Thursday 15 July 2010

LFMF: Salty Seadogs

I have never really understood why anyone would put salt in a confection. Salt liquorice excluded. And salted caramel. And sea salt ice cream for all you squeenix-ites out there.

What I am talking about is salt in cakes, biscuits, brownies etc. I don’t understand it. Why?

I grew up in a no salt household. My grandmother has a heart condition, and so my mother grew up learning to cook without salt. So when she passed the torch to me, naturally, I cook without salt. Now I am mostly grown, I love a little tiny pinchette of salt in the water when I boil wholegrain rice, or the occasional sprinkle on chips (though I much prefer cracked black pepper and Mediterranean herbs, a num num num). Salty takeaways are a rare and delicious treat. However, on the whole, I still cook without salt. I still live without salt.

I found a new recipe I wanted to try a couple of days ago, on Cooksunited.co.uk (I will post about the less fail version soon). The recipe called for 2 ½ tsp of salt in a cupcake batter. I’m a great believer in baking being alchemy, and I’m a gullible fool who doesn’t really know how strong salt is, so I merrily mixed it into the flour, and got on with the rest of the baking procedure. It was, whilst not difficult or really complicated, an involved recipe, so by the time I was mixing the wet with the dry, I had forgotten about that 2 ½ tsp of salt I had mixed in. So when I had popped the first half-batch into the oven, I tasted a bit of the batter.

BLECH. It was like strawberry scented sea water.

Baking didn’t improve it. Delicious frosting didn’t improve it. There was nothing for it.

These cupcakes were fail!cakes.



Seriously. Utter fail.



Don’t pity them. They brought it on themselves. They had the audacity to smell delicious too. *weeps*

I followed the recipe to the letter, and alas, fail occurred. I have little doubt that it’s happened to every baker worth his or her flour streaked hair in their time. In fact this one was a multi!fail. The cook temp was too high for my oven, even when I had factored in fan assistance and a little for the fact my oven appears to be powered by THE FIRES OF HELL. Also, the cook time was too long, and of course, as afore mentioned, the poor beleaguered cupcakes tasted like undiluted miso and my perfume.

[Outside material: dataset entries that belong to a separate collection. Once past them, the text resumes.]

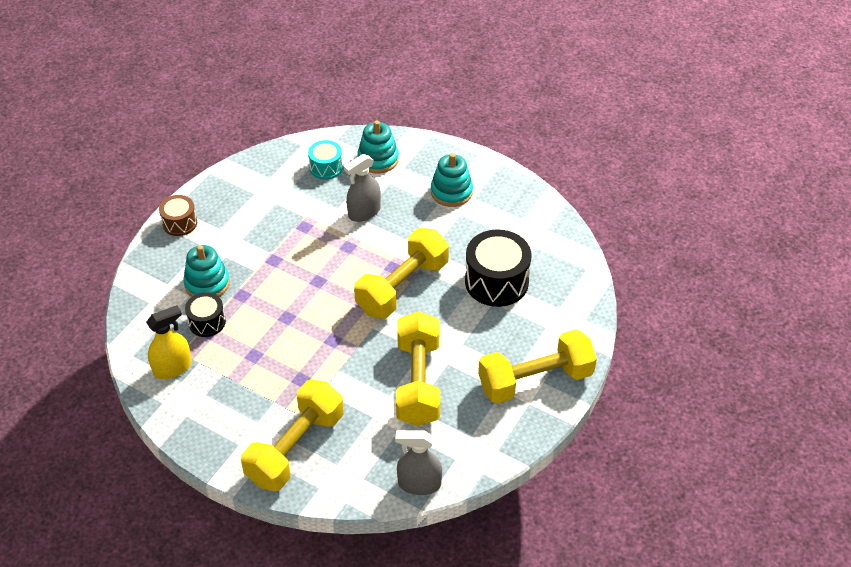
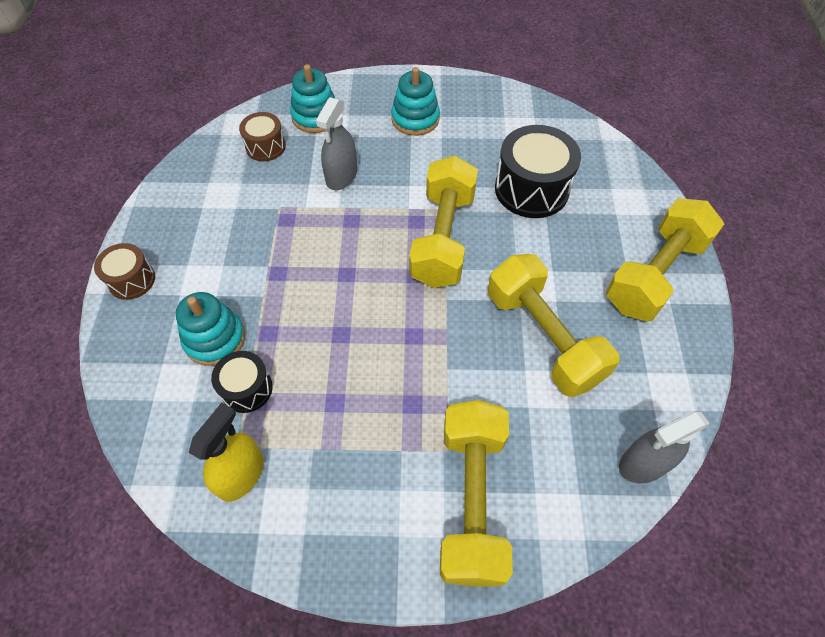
camera: 30 degrees left, 10 degrees up
turquoise drum [308,140,343,180] -> brown drum [239,112,286,161]

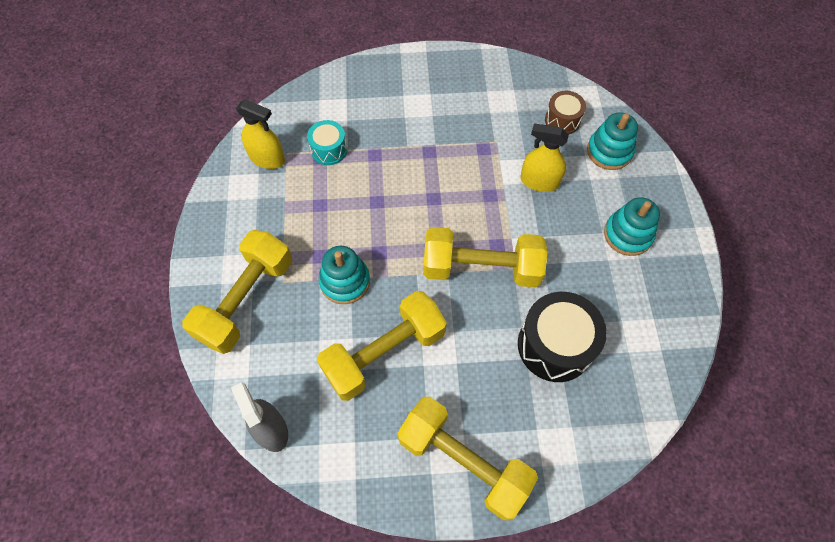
camera: 85 degrees right, 5 degrees up
brown drum [94,243,155,300] -> none
turquoise stacking toy [176,292,245,366] -> turquoise stacking toy moved to [319,246,370,304]
black drum [211,351,273,413] -> turquoise drum [307,120,347,165]
grey spray bottle [316,97,357,190] -> yellow spray bottle [521,124,569,192]
yellow dumbbell [440,400,513,586] -> yellow dumbbell turned 60 degrees counterclockwise [182,230,292,354]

What can we all take away from this fail?

Generally;

1) Be prepared to fail at baking from time to time. No one gets it absolutely right every time. For serious.

2) Baking might be alchemy, but there’s always more than one way to skin a cat. Be prepared to edit recipes pre bake, based on common sense and experience.

3) Practice makes perfect. Never expect perfection from your first try at a recipe; give yourself time and ingredients to try again before it’s needed, if necessary.


And specifically, regarding salt;

Maybe I’m a heathen. Maybe I should be butchered in my bed for suggesting this, but I don’t think you don’t NEED, in my albeit limited experience, to put salt in nearly all sweet recipes. And most savoury ones too. It’s better for your health, for one. At most, a little sprinkle of sea or table salt is more than enough.

If you need to use salt, or want to, table salt has a much stronger flavour, and a much more ‘manufactured’ taste compared with sea salt. I wouldn’t use more than the minute-est sprinklette of the former in any sweet recipe, as it is even quicker to over power.

My top tip for getting around the risk of over salting, whilst using salt, is to use salted butter. Cut the salt out of the dry ingredients of the recipe all together. Salt is a taste enhancer; I’m led to believe its contrast with the sweet in the confection makes the flavours really pop. Unless you are making salted caramels or sea salt ice cream, lightly salted butter will give you that edge of balance whilst stopping the salt content from getting too high and too cloying on the palate.

But, to be honest, heathen though I may be, just don’t bother. Save it for your tatties.

Well, I’d best go and start writing up the slightly more successful version of the cupcake story. And see if the local wildlife fancies a salty sweet snack…

Please guys. Learn from my salty fail.

1 comment:

  1. I am a firm believer that the whole over seasoning/under seasoning thing is a bit of a crock and actually it comes down to what your palate is accustomed to.

    I do grew up in a very low to no salt household and it's only since I've fallen further and deeper into the foodie world that I've started sheepishly adding more salt because that is what you're *supposed* to do, apparently.

    If your palate isn't used to a high, or really any, salt content though then I don't think it is necessary either. I have a chef friend who when we were cooking together a few months ago responded to my apologetic excuse that I probably under season everything with the admission that he suspects he now over seasons everything as cheffing leads to a much higher salt intake.

    There are a few things that improve with the addition of salt a pinch of sea salt (Maldon for preference), boiled or poached eggs and cut tomatoes are two that spring to mind, but otherwise I think you're right about the salt thing.